Structuralism is an intellectual literary movement which was commenced in France in the 1950s. The anthropologist Claude Levi-Strauss was the first intellectual who applied this intellectual movement in his works and the literary critic Roland Barthes put forward this movement by applying it in his works. However, its origin is in the works of Ferdinand de Saussure in his development of the structural linguistics. It was extending from linguistics to other disciplines as well and the concepts of structuralism achieved widespread influence throughout the 1960s, 1970s and 1980s.

It is so difficult to describe structuralism in a single definition or proposition. However, it can be said that the essence of structuralism is the belief that nothing can be understood in isolation and everything must be seen in the context of the larger structure(s) it is a part of. This looking for a bigger structure of everything we see is called structuralism.

Structuralism is like a lens which sees any phenomena about the world mostly in two contrasting elementary structure of binary opposition (a pair of opposite concepts).

Applications of Structuralism in Different Fields:

Some fields of knowledge and science applied structuralism in their respective analysis and discussion of the topics. The fields are linguistics, anthropology, sociology, architecture, psychology, and literature.

The most famous thinkers who put forward structuralism in their respective fields include:

  • Linguist Ferdinand de Saussure
  • Anthropologist Claude Lévi-Strauss
  • Psychoanalyst Jacques Lacan
  • Psychoanalyst Carl Gustav Jung
  • Philosopher and historian Michel Foucault
  • Marxist philosopher Louis Althusser
  • Literary critic Roland Barthes
  • Literary critic Northrop Frye

Structuralism in Linguistics: 

Structural linguistics was developed by Ferdinand de Saussure between 1913 and 1915, although his work wasn’t translated into English and popularized until the late 1950s. The linguistics analysis of signs focuses on the relationship between words (Signifier) and the things in the world that they refer to (Signified). Structural linguistics includes paradigm, syntagm, and value and it examines how the elements of language relate to each other.

Structuralism in Anthropology

Structural anthropology, developed by Claude Levi-Strauss in the late 1950s, identifies the underlying common traits and the structures that connect everything and everyone disregarding the differences among the outlooks of the cultures to which all human beings belong. Although different cultures have different rituals and customs, they express some important aspects of social life and it can be inferred that all the cultures constituted by the humans have some codified processes of, for example, marriage, family bonding, and celebration of adulthood. 

Structuralism in Psychology:

Structuralism has an objective to analyze the structure of the mind according to the mental experience. Jacques Lacan explained the id-ego-superego theory of Freud through the lens of structuralism.    

Lacan’s theory concentrated on three things:

  • The distinctive aspects of the consciousness
  • How these aspects are structured into more complex experiences
  • In which manner these mental phenomena associated with physical events.
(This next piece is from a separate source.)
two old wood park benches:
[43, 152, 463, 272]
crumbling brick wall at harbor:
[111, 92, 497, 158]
Structuralism in Literary Criticism:

For students of literature, structuralism has very important implications. After all, literature is a verbal art: it is composed of language. So its relation to the master structure, language, is very direct. In addition, structuralists believe that the structuring mechanisms of the human mind are the means by which we make sense out of chaos, and literature is a fundamental means by which human beings explain the world to themselves, that is, make sense out of chaos. So there seems to be a rather powerful parallel between literature as a field of study and structuralism as a method of analysis.